Your goal - Copy out the lines in the records below verbatim, starting at the line containing "Free Consultation" and ending at the line containing "iversity Rankings: 2026 Guid".

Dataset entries

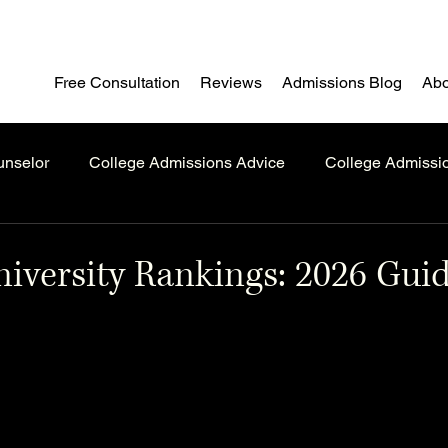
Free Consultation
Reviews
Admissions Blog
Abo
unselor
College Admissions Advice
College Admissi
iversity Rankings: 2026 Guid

* * *

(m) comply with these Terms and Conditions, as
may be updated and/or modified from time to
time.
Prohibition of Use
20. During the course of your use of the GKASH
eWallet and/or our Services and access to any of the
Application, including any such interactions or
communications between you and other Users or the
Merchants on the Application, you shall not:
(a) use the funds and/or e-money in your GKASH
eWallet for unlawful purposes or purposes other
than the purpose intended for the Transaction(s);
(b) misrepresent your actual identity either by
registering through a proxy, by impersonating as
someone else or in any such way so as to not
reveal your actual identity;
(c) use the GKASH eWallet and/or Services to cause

Answer -
Free Consultation
Reviews
Admissions Blog
Abo
unselor
College Admissions Advice
College Admissi
iversity Rankings: 2026 Guid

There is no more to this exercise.